Ein abwechslungsreicher, mal verspielt – mal melodiös – mal krachig – mal Gitarrenwand, und super eingängiger Sound trifft auf die charmant rotzige Stimme von Lea. Da passt einfach alles und lässt selbst mich – zumindest imaginär – immer wieder den Zeigefinger in die Luft strecken und mitgröhlen (und wer mich kennt, weiß, wie selten das mal bei mir vorkommt…). Wer Vergleiche benötigt, dann so in etwa wie die Labelkollegen Kaput Krauts. Allerdings mit etwas mehr Abwechslung im Sound. Inhaltlich geht es u.a. um Klimawandel, Deutschrock-Deppen oder auch ein kritischer Blick auf die Gesellschaft oder die eigene Szene.
Super abwechslungsreich, clever und immer wieder gespickt mit richtig witzigen Wortspielereien. Und dabei werden sie nie zu kryptisch, das man nichts mehr verstehen kann – a la „Hamburger Schule“. Tolles Album, was ich mir annähernd täglich 1-7mal anhöre!“
[Plastic Bomb Nr. 96]

"Wer bei diesem Bandnamen und begleitendem Albumtitel etwas Anderes erwartet hatte, als Punkrock, dem ist auch nicht mehr zu helfen. Nach fast vier Jahren Pause, in denen man allerdings permanent live unterwegs war, nun endlich das zweite Album des Münchener Quintetts um die charismatische Sängerin Lea.
Deutschsprachiger Punkrock, der mit den Texten die Studenten und mit der Mucke die Straßenkids erobern wird, wie es dereinst anlässlich des Debüts "Zeit zu pöbeln" formuliert wurde. Das kann man durchaus so stehen lassen, aber ich denke, dass die Straßenkids durchaus auch etwas mit den Lyrics anfangen können: "anstatt etwas zu fühlen, wird es zu Tode reflektiert. Und für was? Früher war da doch mal Hass!" (aus: "Früher war da doch mal Hass").
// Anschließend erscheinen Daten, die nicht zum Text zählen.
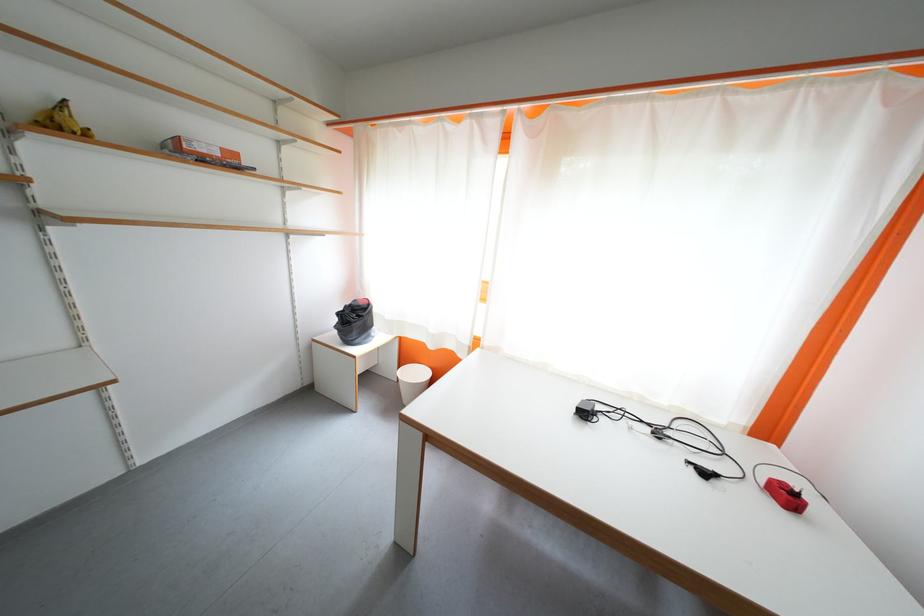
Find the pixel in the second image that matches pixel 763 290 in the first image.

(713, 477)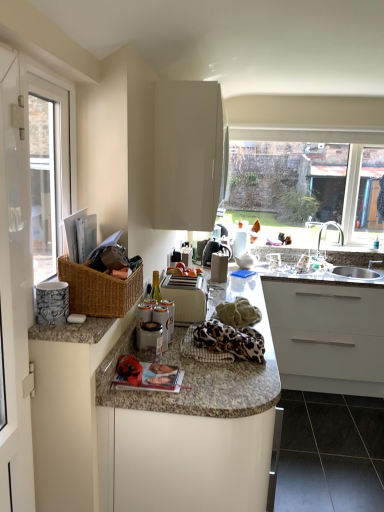
What do you see at coordinates (15, 292) in the screenshot? This screenshot has width=384, height=512. I see `white glossy screen door at left` at bounding box center [15, 292].

Measure the distance between point (193, 487) and camera.

The distance of point (193, 487) from camera is 4.72 feet.

Describe the element at coordinates (226, 335) in the screenshot. This screenshot has height=512, width=384. I see `leopard print fabric at center` at that location.

Image resolution: width=384 pixels, height=512 pixels. Describe the element at coordinates (354, 274) in the screenshot. I see `silver metallic sink at right` at that location.

Where is `silver metallic faucet at right`? silver metallic faucet at right is located at coordinates (326, 228).

Where is `black glossy tile at lower right`? The width and height of the screenshot is (384, 512). black glossy tile at lower right is located at coordinates (330, 453).

Based on their sizes in the image, would you say silver metallic sink at right is bigger or smaller than leopard print fabric at center?

silver metallic sink at right is bigger than leopard print fabric at center.

From a real-world perspective, is silver metallic sink at right physically below leopard print fabric at center?

Yes, from a real-world perspective, silver metallic sink at right is below leopard print fabric at center.

Would you say silver metallic sink at right is to the left or to the right of leopard print fabric at center in the picture?

silver metallic sink at right is to the right of leopard print fabric at center.

From the image's perspective, does silver metallic sink at right appear lower than leopard print fabric at center?

No, from the image's perspective, silver metallic sink at right is not beneath leopard print fabric at center.

Does white plastic toaster at center, the second appliance from the left, have a lesser width compared to white glossy cabinet at upper center, positioned as the second cabinetry in bottom-to-top order?

Yes.

From the picture: From the image's perspective, is white plastic toaster at center, marked as the 2th appliance in a front-to-back arrangement, over white glossy cabinet at upper center, positioned as the 1th cabinetry in top-to-bottom order?

No, from the image's perspective, white plastic toaster at center, marked as the 2th appliance in a front-to-back arrangement, is not above white glossy cabinet at upper center, positioned as the 1th cabinetry in top-to-bottom order.

Considering the sizes of objects white plastic toaster at center, the second appliance from the left, and white glossy cabinet at upper center, positioned as the 1th cabinetry in top-to-bottom order, in the image provided, who is bigger, white plastic toaster at center, the second appliance from the left, or white glossy cabinet at upper center, positioned as the 1th cabinetry in top-to-bottom order,?

With larger size is white glossy cabinet at upper center, positioned as the 1th cabinetry in top-to-bottom order.

Between point (174, 290) and point (192, 227), which one is positioned in front?

The point (174, 290) is in front.

In the image, is black glossy tile at lower right on the left side or the right side of leopard print fabric at center?

Clearly, black glossy tile at lower right is on the right of leopard print fabric at center in the image.

From the image's perspective, is black glossy tile at lower right above or below leopard print fabric at center?

Based on their image positions, black glossy tile at lower right is located beneath leopard print fabric at center.

Considering the sizes of objects black glossy tile at lower right and leopard print fabric at center in the image provided, who is wider, black glossy tile at lower right or leopard print fabric at center?

black glossy tile at lower right is wider.

Are black glossy tile at lower right and leopard print fabric at center located far from each other?

Indeed, black glossy tile at lower right is not near leopard print fabric at center.

Which of these two, silver metallic faucet at right or white glossy screen door at left, is smaller?

silver metallic faucet at right is smaller.

Which is closer, (342, 244) or (3, 169)?

Point (342, 244) is positioned farther from the camera compared to point (3, 169).

Are silver metallic faucet at right and white glossy screen door at left located far from each other?

Yes.

Is black glossy tile at lower right inside the boundaries of granite countertop at center, which ranks as the first cabinetry in bottom-to-top order, or outside?

black glossy tile at lower right is enclosed within granite countertop at center, which ranks as the first cabinetry in bottom-to-top order.

Would you say black glossy tile at lower right is to the left or to the right of granite countertop at center, arranged as the second cabinetry when viewed from the top, in the picture?

Based on their positions, black glossy tile at lower right is located to the right of granite countertop at center, arranged as the second cabinetry when viewed from the top.

From a real-world perspective, is black glossy tile at lower right on granite countertop at center, arranged as the second cabinetry when viewed from the top?

Actually, black glossy tile at lower right is physically below granite countertop at center, arranged as the second cabinetry when viewed from the top, in the real world.

Is black glossy tile at lower right thinner than granite countertop at center, arranged as the second cabinetry when viewed from the top?

Indeed, black glossy tile at lower right has a lesser width compared to granite countertop at center, arranged as the second cabinetry when viewed from the top.

Is porcelain blue and white mug at left, marked as the first appliance in a left-to-right arrangement, bigger or smaller than white glossy screen door at left?

Considering their sizes, porcelain blue and white mug at left, marked as the first appliance in a left-to-right arrangement, takes up less space than white glossy screen door at left.

Is porcelain blue and white mug at left, marked as the first appliance in a left-to-right arrangement, located outside white glossy screen door at left?

That's incorrect, porcelain blue and white mug at left, marked as the first appliance in a left-to-right arrangement, is not completely outside white glossy screen door at left.

Is porcelain blue and white mug at left, the first appliance viewed from the front, in front of or behind white glossy screen door at left in the image?

porcelain blue and white mug at left, the first appliance viewed from the front, is positioned farther from the viewer than white glossy screen door at left.

Is porcelain blue and white mug at left, the first appliance viewed from the front, turned away from white glossy screen door at left?

No.

Considering the positions of points (369, 271) and (350, 452), is point (369, 271) farther from camera compared to point (350, 452)?

That is True.

Does silver metallic sink at right have a greater height compared to black glossy tile at lower right?

Indeed, silver metallic sink at right has a greater height compared to black glossy tile at lower right.

Could black glossy tile at lower right be considered to be inside silver metallic sink at right?

That's incorrect, black glossy tile at lower right is not inside silver metallic sink at right.

Which object is further away from the camera taking this photo, silver metallic sink at right or black glossy tile at lower right?

silver metallic sink at right is more distant.

This screenshot has height=512, width=384. I want to click on material below the silver metallic sink at right (from the image's perspective), so click(226, 335).

Starting from the white plastic toaster at center, the second appliance from the left, which cabinetry is the 1st one to the right? Please provide its 2D coordinates.

[(189, 155)]

Estimate the real-world distances between objects in this image. Which object is further from silver metallic sink at right, leopard print fabric at center or white glossy cabinet at upper center, positioned as the 1th cabinetry in top-to-bottom order?

The object further to silver metallic sink at right is white glossy cabinet at upper center, positioned as the 1th cabinetry in top-to-bottom order.

Looking at the image, which one is located further to granite countertop at center, which ranks as the first cabinetry in bottom-to-top order, white glossy screen door at left or silver metallic sink at right?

"Zweit zu pöbeln" hat das 2008 gegründete Punkrock-Ensemble auch heute noch, und dafür wird mal der Zeige-und nicht selten auch der Mittelfinger ausgestreckt - musikalisch wie textlich. Klasse Musik, super Texte, herrlich rotzgesangliche Frontfrau. Was wollen wir mehr?"
[Der Übersteiger Nr. 125]

"Rauer Punk, der gut und gerne 30 Jahre alt sein könnte, wenn da nicht ab und an klassische Rock-und Crossover-Passagen aufblitzen würden. Irgendwo zwischen sehr frühen Distillers und Bambix setzt sich die rabiate und aufgeriebene Stimme Leas immer wieder durch und erinnert uns daran, dass wer den Mund hält, schon halb tot ist.
Mal melodisch ruhig, dann aber immer wieder mit dem Fuß auf dem Gaspedal liefern die fünf konsequent ab, was die Quintessenz des Punk mal war und hoffentlich immer noch ist: Wut, Nachdenken, Agitation. So muss es sein!"